## Aim of the exercise
Your task is to filter the entries and copy every line containing the string "lines".

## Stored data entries
★ ★ ★

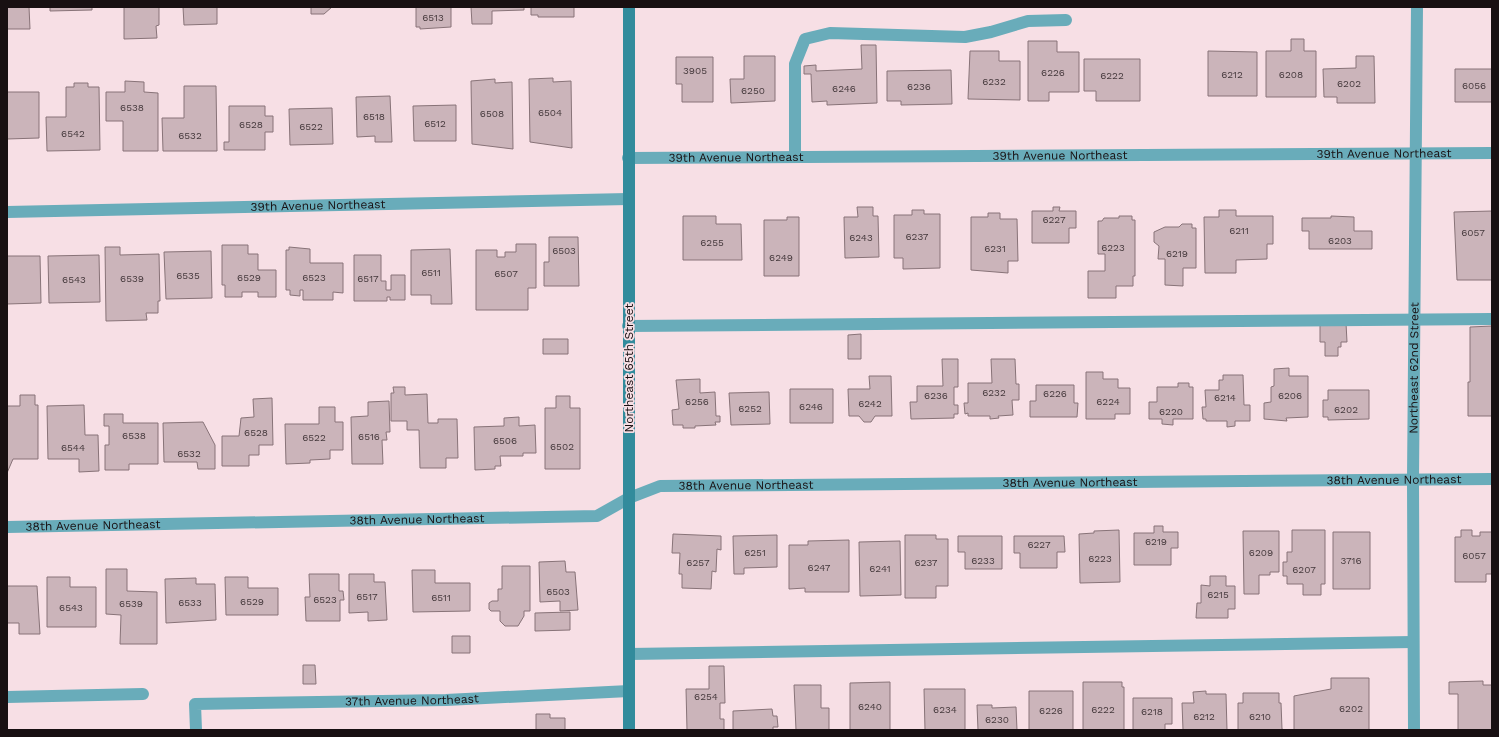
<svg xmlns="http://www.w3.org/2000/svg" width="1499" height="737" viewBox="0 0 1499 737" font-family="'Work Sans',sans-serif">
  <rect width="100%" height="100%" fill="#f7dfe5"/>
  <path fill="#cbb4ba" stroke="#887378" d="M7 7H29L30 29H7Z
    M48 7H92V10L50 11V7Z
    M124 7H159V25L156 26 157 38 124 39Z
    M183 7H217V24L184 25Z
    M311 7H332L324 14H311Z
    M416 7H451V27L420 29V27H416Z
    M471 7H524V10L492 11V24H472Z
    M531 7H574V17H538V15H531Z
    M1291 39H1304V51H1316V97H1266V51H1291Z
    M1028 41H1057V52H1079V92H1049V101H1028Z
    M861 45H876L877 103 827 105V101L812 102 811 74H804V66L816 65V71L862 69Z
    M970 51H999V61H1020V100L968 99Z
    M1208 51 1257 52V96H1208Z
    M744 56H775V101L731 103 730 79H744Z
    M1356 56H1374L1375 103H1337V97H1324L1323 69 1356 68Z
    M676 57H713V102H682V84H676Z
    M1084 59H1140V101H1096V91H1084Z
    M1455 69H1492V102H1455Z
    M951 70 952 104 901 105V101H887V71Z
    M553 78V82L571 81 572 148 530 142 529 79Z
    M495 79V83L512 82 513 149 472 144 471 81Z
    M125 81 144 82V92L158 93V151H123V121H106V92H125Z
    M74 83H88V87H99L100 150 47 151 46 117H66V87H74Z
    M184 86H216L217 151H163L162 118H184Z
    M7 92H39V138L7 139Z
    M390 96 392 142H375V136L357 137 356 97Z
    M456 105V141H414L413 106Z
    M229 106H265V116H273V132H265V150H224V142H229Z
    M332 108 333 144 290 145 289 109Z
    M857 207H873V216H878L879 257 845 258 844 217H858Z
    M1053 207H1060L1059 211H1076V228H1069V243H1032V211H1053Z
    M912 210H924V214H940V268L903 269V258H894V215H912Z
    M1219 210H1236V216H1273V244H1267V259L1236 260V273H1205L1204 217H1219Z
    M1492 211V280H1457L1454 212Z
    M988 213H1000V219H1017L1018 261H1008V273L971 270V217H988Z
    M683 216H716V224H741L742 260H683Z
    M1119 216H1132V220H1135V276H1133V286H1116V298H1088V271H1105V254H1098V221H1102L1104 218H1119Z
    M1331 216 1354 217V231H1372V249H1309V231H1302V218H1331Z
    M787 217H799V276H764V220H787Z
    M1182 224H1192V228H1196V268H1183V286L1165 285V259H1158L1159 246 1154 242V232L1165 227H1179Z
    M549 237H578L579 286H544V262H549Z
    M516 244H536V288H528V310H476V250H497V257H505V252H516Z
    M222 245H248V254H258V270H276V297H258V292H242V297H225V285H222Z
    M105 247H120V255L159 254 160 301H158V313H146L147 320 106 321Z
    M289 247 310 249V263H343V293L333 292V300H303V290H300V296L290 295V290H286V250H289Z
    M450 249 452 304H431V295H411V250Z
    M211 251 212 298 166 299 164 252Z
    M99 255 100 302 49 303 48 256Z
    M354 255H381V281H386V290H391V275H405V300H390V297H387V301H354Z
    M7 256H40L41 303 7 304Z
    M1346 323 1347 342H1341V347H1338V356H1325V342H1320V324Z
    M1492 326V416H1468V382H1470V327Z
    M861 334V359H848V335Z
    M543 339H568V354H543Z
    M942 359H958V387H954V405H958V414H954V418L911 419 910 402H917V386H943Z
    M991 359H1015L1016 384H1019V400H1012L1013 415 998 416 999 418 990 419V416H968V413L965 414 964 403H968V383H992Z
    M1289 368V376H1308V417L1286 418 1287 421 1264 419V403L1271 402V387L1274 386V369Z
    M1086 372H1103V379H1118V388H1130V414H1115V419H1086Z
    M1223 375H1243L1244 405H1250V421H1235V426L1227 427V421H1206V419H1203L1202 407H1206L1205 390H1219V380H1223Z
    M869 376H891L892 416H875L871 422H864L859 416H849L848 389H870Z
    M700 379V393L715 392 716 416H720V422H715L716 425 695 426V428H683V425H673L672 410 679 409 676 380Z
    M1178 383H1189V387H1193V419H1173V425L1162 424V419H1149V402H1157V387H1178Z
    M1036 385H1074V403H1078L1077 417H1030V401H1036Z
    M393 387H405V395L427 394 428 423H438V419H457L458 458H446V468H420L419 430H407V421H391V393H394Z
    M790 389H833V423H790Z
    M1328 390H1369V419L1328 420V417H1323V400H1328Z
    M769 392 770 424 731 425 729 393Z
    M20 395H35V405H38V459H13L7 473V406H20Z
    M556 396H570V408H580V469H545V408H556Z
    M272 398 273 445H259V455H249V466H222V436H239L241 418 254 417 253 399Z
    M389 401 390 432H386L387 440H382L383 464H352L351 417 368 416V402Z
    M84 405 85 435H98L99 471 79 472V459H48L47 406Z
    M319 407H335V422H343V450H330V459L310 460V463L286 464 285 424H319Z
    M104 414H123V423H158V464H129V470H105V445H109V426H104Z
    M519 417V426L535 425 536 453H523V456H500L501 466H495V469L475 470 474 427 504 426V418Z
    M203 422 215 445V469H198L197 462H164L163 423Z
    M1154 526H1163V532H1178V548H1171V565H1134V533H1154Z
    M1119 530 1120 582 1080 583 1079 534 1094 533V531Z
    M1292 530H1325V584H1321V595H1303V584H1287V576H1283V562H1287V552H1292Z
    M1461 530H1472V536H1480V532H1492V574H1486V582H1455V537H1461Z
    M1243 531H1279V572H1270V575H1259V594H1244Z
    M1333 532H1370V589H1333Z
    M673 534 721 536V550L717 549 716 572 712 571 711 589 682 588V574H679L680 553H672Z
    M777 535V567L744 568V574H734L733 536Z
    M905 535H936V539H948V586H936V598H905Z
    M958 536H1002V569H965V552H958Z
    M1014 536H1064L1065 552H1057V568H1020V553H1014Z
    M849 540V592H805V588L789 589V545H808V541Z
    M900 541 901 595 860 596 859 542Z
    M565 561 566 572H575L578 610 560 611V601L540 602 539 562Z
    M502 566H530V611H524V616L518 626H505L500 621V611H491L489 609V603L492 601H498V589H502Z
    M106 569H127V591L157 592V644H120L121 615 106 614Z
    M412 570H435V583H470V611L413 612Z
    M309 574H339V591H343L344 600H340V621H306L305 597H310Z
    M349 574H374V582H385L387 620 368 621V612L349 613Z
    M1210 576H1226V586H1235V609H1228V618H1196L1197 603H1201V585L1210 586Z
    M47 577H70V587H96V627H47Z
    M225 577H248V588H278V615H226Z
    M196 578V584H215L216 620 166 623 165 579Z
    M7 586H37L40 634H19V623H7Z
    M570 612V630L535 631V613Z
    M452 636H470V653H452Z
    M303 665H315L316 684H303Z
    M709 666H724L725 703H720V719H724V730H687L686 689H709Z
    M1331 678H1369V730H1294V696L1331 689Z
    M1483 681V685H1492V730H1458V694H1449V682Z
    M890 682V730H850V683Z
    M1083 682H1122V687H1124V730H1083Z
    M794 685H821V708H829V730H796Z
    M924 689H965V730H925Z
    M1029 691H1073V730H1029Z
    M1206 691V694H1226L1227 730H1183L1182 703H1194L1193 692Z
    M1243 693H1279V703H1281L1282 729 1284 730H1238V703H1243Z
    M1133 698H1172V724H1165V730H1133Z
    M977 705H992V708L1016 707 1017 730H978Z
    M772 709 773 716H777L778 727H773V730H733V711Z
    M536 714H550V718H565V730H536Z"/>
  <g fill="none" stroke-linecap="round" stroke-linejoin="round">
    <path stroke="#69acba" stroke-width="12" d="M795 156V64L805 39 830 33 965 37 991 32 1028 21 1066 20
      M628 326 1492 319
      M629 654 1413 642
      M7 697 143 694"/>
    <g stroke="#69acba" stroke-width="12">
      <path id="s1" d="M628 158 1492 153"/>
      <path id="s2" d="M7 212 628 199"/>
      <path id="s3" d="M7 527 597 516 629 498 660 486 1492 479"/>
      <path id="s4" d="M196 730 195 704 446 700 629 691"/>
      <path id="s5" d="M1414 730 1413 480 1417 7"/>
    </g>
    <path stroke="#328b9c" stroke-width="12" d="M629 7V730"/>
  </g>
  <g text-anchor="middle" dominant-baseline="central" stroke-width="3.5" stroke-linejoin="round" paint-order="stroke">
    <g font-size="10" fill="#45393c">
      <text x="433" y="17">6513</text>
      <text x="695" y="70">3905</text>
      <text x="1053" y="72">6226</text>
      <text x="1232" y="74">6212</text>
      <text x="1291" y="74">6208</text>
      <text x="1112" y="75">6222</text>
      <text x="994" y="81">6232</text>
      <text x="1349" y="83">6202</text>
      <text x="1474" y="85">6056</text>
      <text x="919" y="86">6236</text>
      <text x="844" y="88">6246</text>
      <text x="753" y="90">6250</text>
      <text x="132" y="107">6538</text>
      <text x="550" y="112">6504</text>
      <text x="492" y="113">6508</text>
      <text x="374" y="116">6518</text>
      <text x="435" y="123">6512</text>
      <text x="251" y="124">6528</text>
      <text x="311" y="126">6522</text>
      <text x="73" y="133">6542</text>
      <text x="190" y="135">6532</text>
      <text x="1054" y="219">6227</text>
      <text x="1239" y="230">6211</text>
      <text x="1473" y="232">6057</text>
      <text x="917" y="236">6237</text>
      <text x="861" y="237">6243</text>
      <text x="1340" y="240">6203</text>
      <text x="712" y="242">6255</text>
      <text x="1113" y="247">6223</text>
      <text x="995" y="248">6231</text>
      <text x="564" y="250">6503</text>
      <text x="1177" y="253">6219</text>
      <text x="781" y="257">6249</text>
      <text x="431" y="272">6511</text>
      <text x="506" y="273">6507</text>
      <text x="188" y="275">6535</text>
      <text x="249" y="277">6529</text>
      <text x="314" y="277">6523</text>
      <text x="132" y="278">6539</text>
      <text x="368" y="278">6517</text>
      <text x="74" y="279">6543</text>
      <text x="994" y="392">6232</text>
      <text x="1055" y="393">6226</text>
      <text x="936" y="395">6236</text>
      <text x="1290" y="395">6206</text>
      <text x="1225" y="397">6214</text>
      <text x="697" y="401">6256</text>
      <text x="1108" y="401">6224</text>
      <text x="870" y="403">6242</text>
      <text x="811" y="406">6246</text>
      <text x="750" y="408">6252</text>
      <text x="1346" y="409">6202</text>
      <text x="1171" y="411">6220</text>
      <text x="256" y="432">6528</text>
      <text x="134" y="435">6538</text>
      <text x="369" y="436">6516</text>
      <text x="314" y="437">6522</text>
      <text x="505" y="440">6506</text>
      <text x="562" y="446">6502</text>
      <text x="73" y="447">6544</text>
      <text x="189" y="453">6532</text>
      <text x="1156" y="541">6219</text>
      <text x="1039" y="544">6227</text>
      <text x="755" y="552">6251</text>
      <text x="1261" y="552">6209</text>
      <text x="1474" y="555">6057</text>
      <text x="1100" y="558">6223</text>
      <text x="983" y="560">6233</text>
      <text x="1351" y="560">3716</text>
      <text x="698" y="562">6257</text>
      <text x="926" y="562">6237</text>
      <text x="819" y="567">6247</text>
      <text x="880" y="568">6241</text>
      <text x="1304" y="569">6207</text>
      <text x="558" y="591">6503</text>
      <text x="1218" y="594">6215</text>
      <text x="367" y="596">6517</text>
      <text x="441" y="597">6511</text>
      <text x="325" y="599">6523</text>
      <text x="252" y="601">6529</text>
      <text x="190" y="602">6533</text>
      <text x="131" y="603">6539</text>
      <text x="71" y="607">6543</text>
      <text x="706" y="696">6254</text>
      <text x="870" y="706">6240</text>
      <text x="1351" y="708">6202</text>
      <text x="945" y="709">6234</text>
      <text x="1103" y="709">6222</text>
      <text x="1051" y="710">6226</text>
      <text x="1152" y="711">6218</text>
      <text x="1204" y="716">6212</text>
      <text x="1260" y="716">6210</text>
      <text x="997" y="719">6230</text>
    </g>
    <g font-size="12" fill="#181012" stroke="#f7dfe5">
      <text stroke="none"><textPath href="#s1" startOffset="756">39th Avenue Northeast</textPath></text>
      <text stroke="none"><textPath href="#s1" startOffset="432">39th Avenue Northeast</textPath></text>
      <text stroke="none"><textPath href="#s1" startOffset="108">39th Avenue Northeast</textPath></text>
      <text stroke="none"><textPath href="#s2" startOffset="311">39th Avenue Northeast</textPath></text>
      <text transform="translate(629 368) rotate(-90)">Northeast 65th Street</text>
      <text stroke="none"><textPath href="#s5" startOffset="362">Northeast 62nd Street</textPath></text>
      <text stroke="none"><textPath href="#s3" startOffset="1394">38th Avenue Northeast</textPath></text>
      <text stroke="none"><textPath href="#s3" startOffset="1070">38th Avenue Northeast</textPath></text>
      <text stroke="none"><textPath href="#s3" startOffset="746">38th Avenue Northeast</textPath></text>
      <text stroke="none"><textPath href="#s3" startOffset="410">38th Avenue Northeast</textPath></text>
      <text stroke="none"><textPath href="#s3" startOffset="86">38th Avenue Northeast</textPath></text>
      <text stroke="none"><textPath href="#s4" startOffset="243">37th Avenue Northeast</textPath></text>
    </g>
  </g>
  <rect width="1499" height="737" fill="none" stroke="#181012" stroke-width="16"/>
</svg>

★ ★ ★

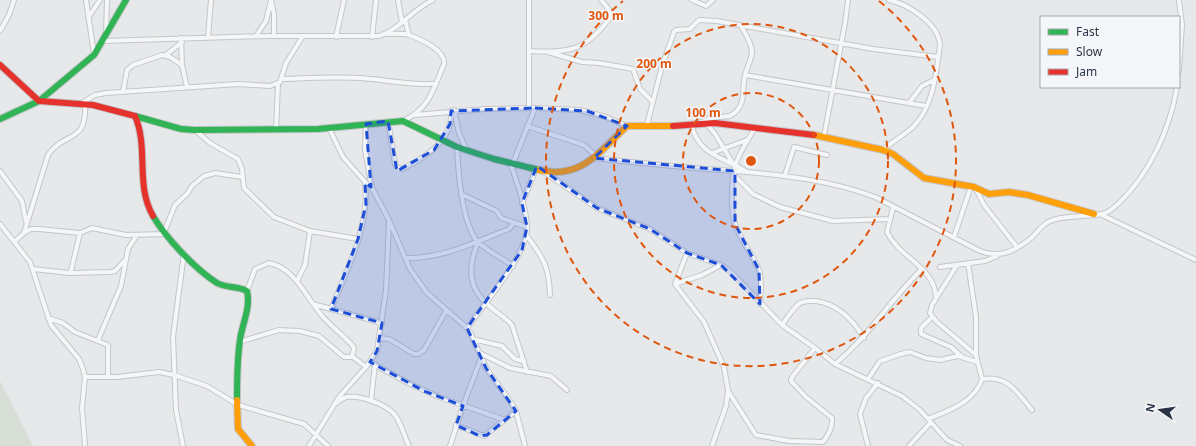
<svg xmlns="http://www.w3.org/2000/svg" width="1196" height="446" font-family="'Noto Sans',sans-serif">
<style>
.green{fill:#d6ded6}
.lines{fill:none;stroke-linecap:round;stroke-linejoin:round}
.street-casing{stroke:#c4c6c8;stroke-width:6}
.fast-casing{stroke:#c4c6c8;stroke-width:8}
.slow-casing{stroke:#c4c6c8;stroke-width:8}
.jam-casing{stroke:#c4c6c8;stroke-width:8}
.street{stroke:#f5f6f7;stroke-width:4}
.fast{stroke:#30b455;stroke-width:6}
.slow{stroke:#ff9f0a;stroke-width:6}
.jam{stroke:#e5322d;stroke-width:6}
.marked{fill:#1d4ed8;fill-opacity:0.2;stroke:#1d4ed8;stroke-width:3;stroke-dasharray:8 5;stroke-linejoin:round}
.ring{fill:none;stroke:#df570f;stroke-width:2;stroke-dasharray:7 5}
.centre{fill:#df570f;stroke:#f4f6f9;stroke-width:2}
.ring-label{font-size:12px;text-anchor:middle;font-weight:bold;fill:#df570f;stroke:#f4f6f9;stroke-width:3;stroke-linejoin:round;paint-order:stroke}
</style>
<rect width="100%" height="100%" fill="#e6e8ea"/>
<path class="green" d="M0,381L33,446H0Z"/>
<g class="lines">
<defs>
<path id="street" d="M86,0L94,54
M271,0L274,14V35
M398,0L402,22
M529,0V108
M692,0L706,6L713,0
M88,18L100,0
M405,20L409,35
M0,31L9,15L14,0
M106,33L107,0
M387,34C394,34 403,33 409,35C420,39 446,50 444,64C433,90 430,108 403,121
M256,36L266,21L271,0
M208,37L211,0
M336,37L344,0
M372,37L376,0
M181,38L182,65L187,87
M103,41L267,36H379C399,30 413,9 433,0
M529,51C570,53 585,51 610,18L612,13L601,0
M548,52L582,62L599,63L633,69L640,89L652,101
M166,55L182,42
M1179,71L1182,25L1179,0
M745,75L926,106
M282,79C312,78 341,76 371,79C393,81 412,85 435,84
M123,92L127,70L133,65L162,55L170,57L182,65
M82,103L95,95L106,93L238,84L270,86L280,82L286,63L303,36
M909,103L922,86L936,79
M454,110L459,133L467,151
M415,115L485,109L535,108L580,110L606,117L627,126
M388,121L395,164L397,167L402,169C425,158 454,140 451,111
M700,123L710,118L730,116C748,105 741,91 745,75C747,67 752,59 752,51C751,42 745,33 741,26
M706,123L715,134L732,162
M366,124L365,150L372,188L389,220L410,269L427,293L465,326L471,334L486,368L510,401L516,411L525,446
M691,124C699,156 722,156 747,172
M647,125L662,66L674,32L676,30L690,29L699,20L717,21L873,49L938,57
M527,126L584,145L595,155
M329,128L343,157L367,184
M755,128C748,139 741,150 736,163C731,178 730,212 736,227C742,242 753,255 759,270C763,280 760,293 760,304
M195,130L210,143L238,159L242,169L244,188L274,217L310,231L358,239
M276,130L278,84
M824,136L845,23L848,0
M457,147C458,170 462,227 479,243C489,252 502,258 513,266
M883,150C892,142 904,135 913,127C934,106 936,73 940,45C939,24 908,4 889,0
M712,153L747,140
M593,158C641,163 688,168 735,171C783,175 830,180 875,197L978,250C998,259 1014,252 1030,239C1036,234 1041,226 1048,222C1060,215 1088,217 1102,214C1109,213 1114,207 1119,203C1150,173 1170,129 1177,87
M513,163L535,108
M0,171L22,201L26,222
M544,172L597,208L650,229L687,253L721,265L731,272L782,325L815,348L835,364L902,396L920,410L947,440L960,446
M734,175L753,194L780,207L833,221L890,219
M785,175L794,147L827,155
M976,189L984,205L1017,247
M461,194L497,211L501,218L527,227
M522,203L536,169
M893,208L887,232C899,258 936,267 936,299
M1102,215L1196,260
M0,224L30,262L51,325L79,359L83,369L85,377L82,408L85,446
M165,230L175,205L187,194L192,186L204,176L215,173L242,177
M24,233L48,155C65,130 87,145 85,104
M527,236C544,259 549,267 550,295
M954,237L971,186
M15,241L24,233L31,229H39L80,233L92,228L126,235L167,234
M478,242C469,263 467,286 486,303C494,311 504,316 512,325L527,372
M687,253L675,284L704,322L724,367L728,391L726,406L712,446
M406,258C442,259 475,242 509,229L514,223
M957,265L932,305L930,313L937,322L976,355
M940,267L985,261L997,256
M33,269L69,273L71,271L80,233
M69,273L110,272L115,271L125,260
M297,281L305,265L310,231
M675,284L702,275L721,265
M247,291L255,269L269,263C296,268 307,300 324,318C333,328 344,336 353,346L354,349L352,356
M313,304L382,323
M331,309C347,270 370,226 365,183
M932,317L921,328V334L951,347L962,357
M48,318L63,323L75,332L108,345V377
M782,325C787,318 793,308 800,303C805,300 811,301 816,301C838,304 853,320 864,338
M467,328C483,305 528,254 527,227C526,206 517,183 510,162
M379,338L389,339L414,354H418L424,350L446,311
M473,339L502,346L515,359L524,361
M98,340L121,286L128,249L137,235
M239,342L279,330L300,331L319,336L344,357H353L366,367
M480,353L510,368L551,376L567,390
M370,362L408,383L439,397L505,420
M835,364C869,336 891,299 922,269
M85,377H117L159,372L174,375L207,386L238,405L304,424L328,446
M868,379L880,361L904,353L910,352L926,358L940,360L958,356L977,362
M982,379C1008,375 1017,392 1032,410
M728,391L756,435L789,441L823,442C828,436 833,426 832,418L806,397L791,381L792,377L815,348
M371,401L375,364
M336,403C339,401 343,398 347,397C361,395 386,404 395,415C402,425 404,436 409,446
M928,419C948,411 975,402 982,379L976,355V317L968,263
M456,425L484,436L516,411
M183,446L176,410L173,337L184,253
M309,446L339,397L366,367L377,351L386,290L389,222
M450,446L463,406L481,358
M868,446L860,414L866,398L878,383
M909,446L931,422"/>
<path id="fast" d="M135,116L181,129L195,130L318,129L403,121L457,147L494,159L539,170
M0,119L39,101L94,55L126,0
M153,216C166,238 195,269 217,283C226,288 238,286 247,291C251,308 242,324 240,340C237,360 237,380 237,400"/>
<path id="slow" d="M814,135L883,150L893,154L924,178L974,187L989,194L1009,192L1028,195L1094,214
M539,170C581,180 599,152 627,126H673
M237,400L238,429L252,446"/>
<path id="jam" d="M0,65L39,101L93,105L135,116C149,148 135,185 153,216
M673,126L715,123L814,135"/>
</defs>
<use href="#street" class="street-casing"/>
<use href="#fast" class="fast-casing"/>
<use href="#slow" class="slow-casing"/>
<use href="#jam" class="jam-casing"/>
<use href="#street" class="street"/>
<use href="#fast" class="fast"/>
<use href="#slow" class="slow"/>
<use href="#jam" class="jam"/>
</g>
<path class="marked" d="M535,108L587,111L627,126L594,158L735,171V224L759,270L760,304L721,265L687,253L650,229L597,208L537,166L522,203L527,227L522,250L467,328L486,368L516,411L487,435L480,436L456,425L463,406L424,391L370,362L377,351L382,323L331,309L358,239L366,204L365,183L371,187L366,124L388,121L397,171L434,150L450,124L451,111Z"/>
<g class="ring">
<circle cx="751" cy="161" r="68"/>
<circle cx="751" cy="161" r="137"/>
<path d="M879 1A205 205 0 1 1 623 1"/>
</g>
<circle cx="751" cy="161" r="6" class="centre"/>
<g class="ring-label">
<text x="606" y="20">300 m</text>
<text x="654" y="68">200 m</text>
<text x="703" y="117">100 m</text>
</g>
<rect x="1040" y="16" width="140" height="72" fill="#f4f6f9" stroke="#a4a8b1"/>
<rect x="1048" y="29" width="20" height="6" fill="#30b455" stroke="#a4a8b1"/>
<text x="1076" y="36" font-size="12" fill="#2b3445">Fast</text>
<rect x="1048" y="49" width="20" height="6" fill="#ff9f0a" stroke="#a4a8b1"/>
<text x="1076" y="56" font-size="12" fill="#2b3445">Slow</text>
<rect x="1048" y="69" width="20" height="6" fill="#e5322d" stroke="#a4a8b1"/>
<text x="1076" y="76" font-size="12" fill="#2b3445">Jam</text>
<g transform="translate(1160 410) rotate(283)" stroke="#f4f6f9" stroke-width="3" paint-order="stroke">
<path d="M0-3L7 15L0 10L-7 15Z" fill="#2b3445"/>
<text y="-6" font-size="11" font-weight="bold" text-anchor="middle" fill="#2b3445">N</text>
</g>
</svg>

★ ★ ★

## Response box
.lines{fill:none;stroke-linecap:round;stroke-linejoin:round}
<g class="lines">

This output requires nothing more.